[WHAT YOU ARE ASKED TO DO]
Rewrite all of the records with every instance of "pose" switched to "view", leaving everything else unchanged. Omit the pictures from your answer.

[RECORDS FOR THIS TASK]
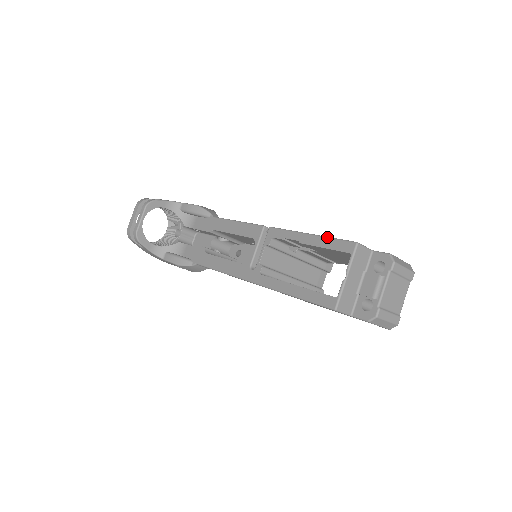
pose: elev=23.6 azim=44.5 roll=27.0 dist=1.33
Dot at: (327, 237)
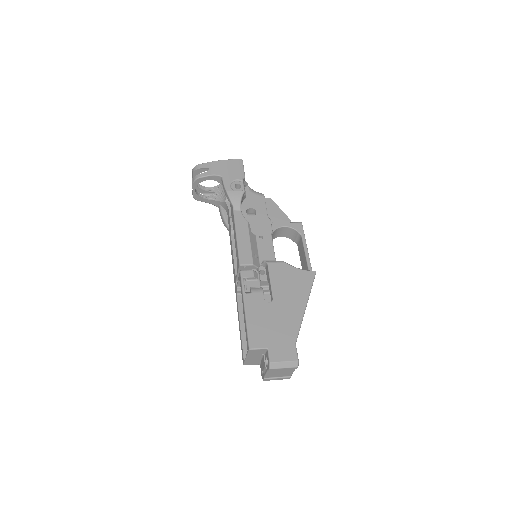
Dot at: (246, 324)
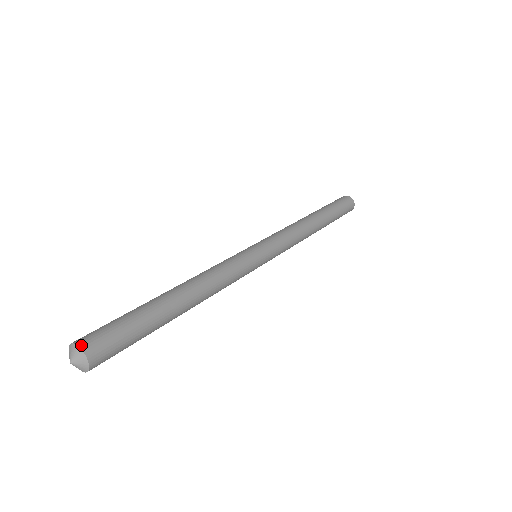
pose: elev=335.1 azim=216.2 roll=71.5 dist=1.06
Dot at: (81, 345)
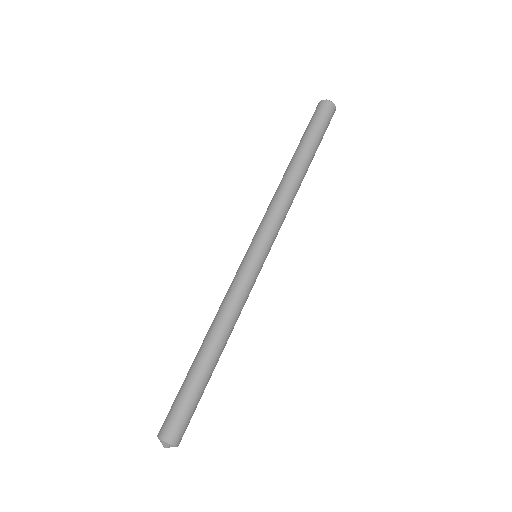
Dot at: (169, 442)
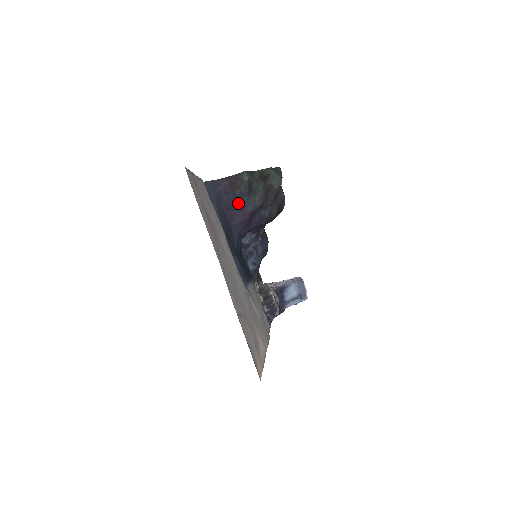
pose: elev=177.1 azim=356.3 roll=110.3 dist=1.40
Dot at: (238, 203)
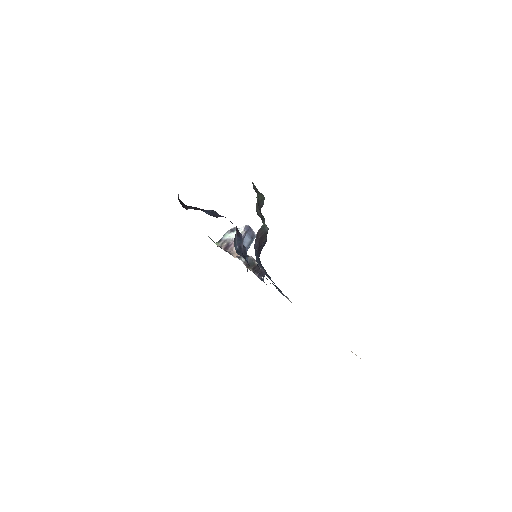
Dot at: (261, 246)
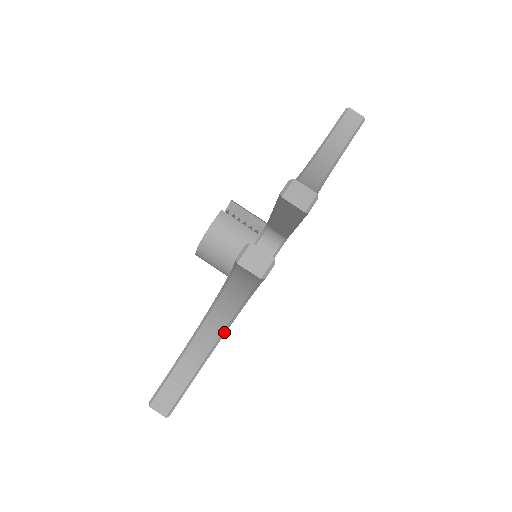
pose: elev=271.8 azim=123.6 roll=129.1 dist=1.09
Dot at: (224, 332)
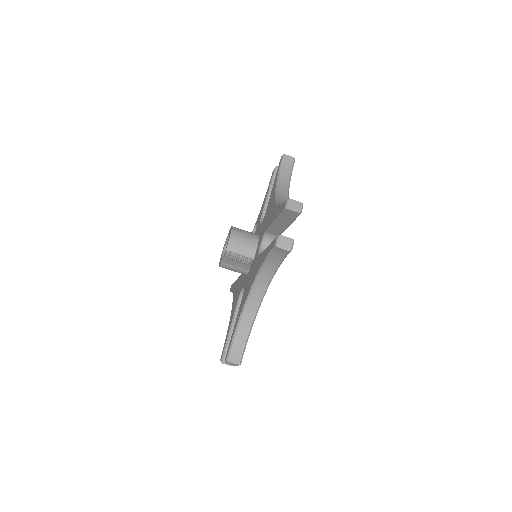
Dot at: occluded
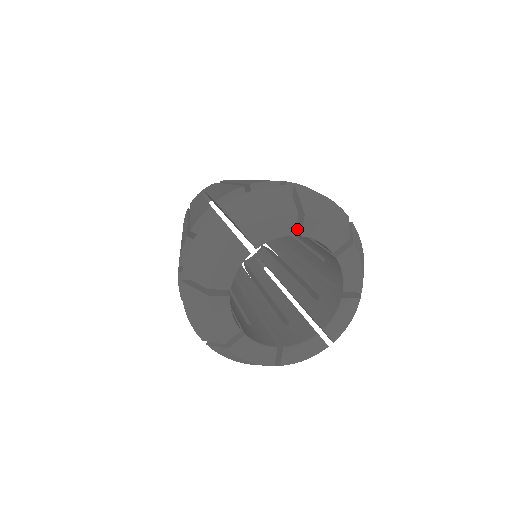
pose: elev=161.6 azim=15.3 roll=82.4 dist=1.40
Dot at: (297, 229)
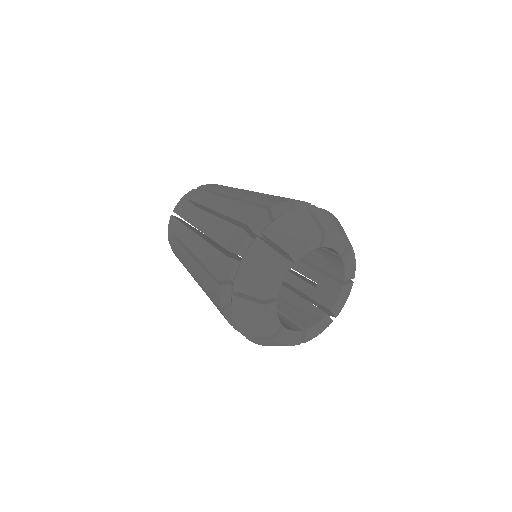
Dot at: occluded
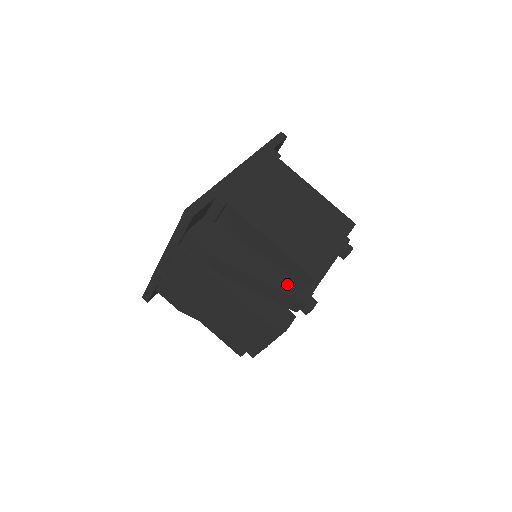
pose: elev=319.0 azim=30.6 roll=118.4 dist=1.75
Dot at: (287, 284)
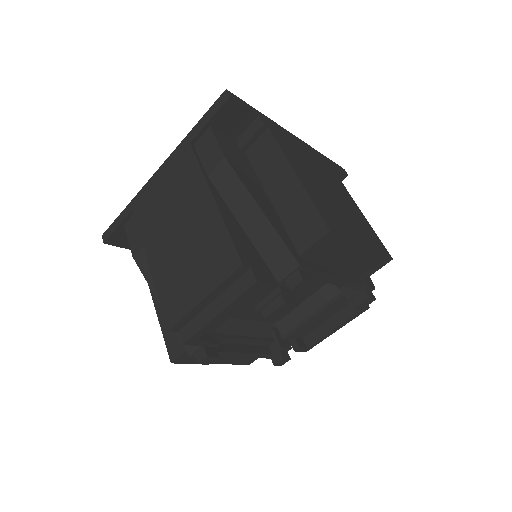
Dot at: (287, 236)
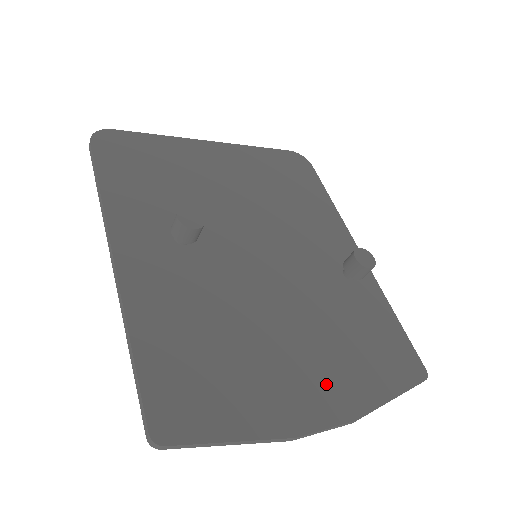
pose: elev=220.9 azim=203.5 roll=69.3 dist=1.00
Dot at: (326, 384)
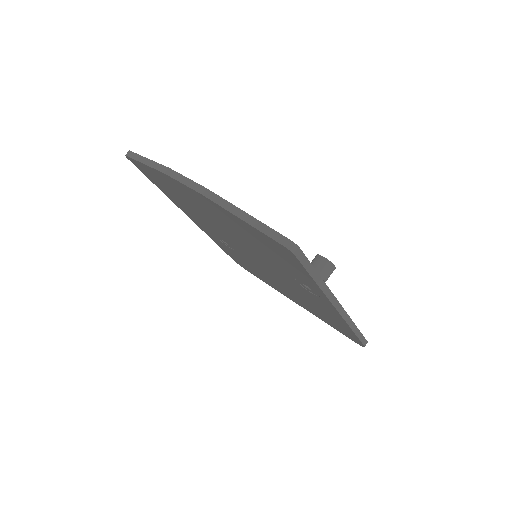
Dot at: occluded
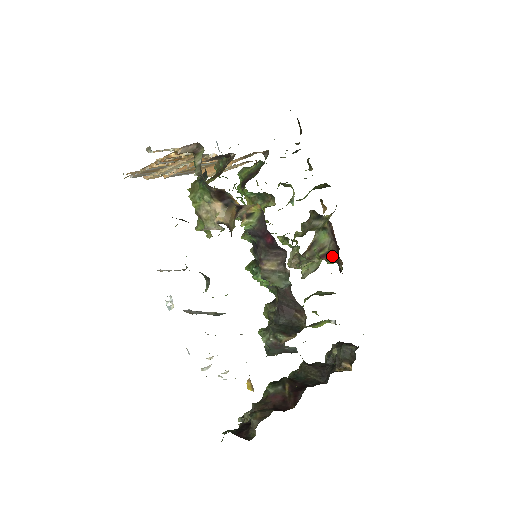
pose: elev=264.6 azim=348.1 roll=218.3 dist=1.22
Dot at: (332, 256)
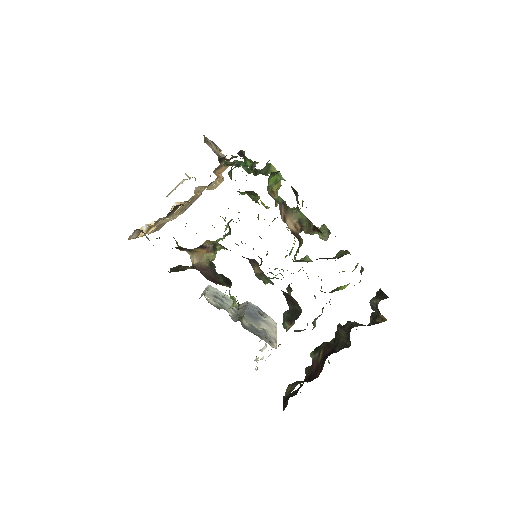
Dot at: (318, 229)
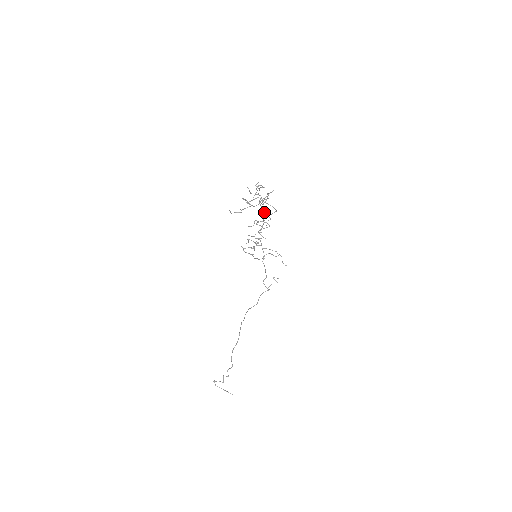
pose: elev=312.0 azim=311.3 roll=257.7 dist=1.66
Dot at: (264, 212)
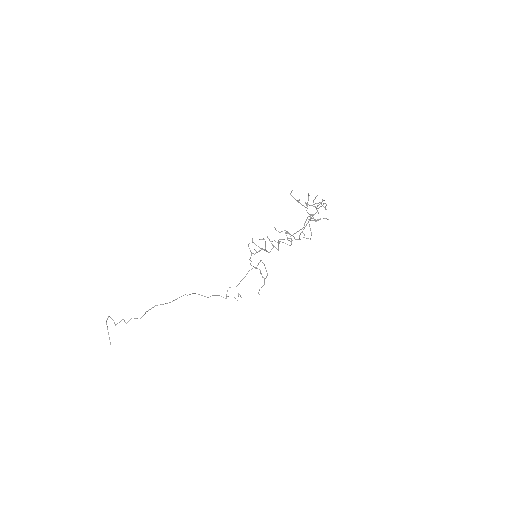
Dot at: occluded
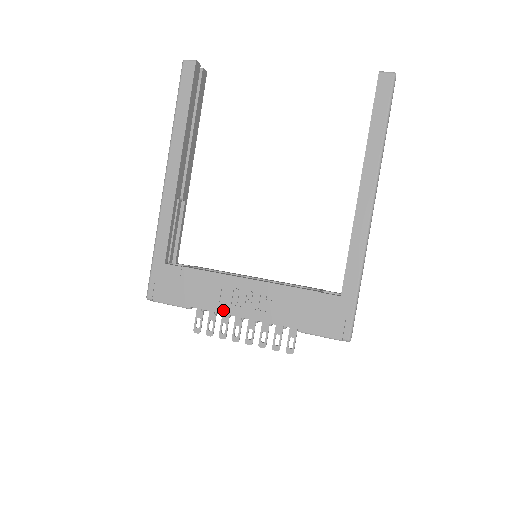
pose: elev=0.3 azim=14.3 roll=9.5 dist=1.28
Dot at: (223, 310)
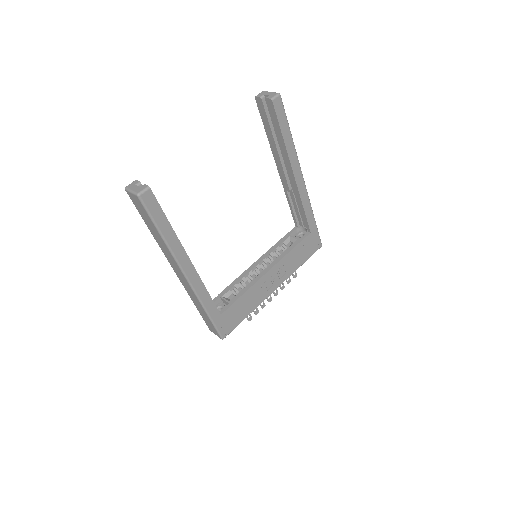
Dot at: (265, 297)
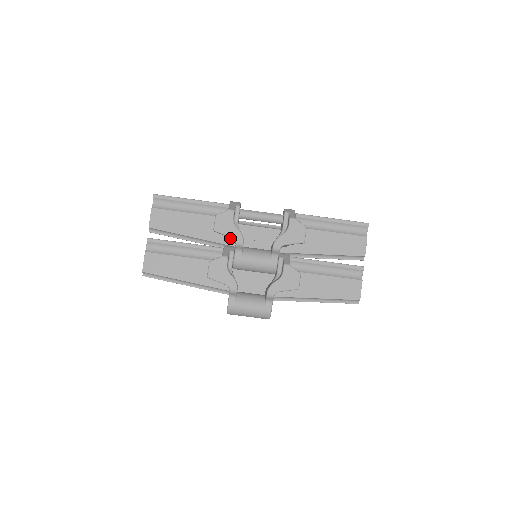
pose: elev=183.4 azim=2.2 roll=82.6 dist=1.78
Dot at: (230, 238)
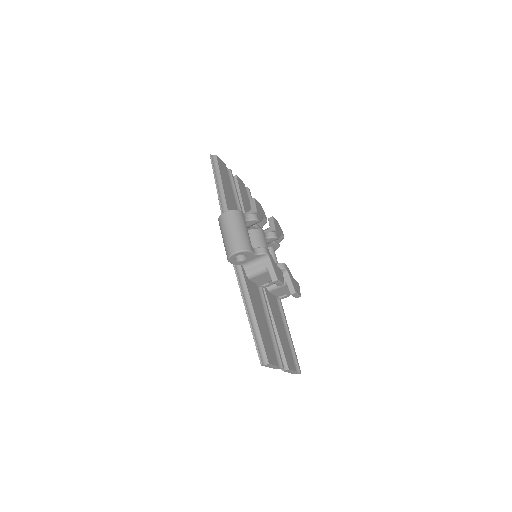
Dot at: (267, 231)
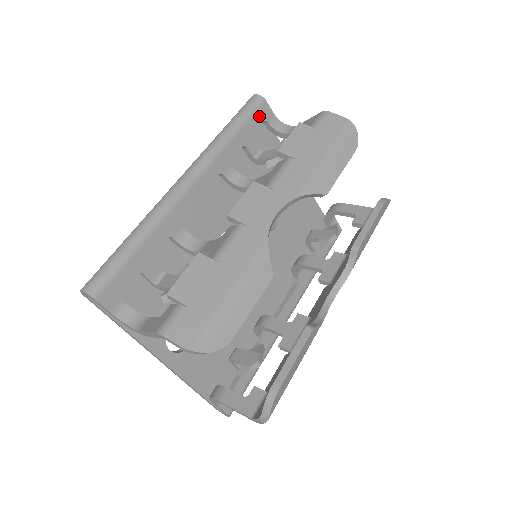
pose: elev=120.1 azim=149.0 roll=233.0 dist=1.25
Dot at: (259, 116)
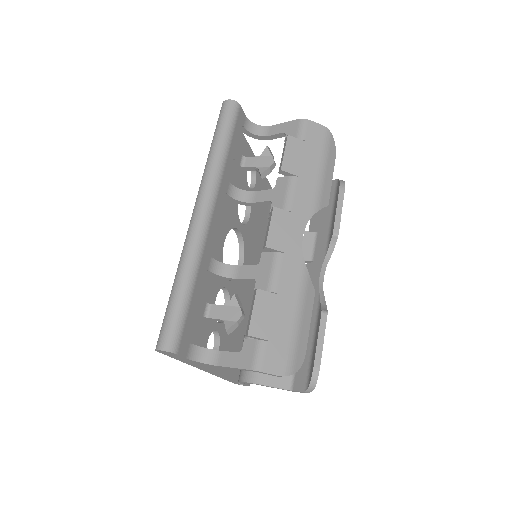
Dot at: (238, 123)
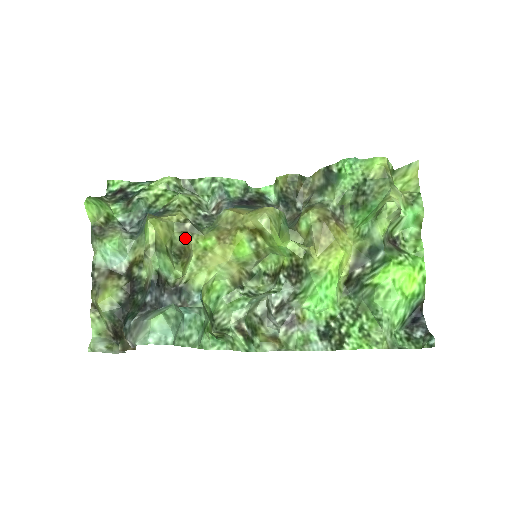
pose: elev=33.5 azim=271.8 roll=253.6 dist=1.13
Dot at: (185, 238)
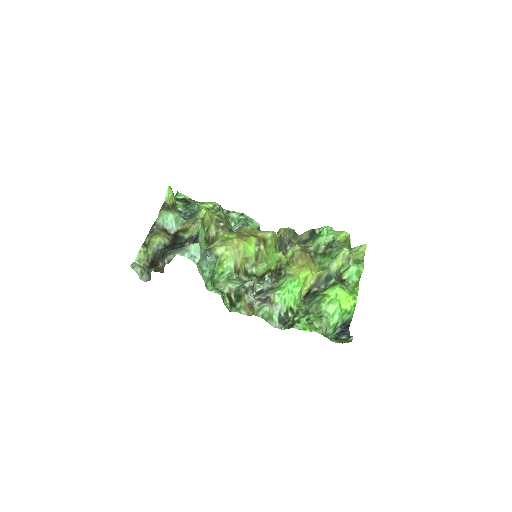
Dot at: (216, 231)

[SOLUTION TO THIS EXERCISE]
view: elev=23.6 azim=44.5 roll=27.0 dist=1.33
Dot at: (327, 237)
Dot at: (246, 324)
view: elev=335.1 azim=216.2 roll=71.5 dist=1.06
Dot at: (81, 345)
Dot at: (169, 442)
view: elev=177.1 azim=356.3 roll=110.3 dist=1.40
Dot at: (238, 203)
Dot at: (261, 246)
view: elev=271.8 azim=123.6 roll=129.1 dist=1.09
Dot at: (224, 332)
Dot at: occluded
view: elev=161.6 azim=15.3 roll=82.4 dist=1.40
Dot at: (297, 229)
Dot at: occluded
view: elev=319.0 azim=30.6 roll=118.4 dist=1.75
Dot at: (287, 284)
Dot at: (287, 236)
view: elev=220.9 azim=203.5 roll=69.3 dist=1.00
Dot at: (326, 384)
Dot at: occluded
view: elev=264.6 azim=348.1 roll=218.3 dist=1.22
Dot at: (332, 256)
Dot at: (318, 229)
view: elev=312.0 azim=311.3 roll=257.7 dist=1.66
Dot at: (264, 212)
Dot at: occluded
view: elev=0.3 azim=14.3 roll=9.5 dist=1.28
Dot at: (223, 310)
Dot at: (265, 297)
view: elev=183.4 azim=2.2 roll=82.6 dist=1.78
Dot at: (230, 238)
Dot at: (267, 231)
view: elev=120.1 azim=149.0 roll=233.0 dist=1.25
Dot at: (259, 116)
Dot at: (238, 123)
view: elev=33.5 azim=271.8 roll=253.6 dist=1.13
Dot at: (185, 238)
Dot at: (216, 231)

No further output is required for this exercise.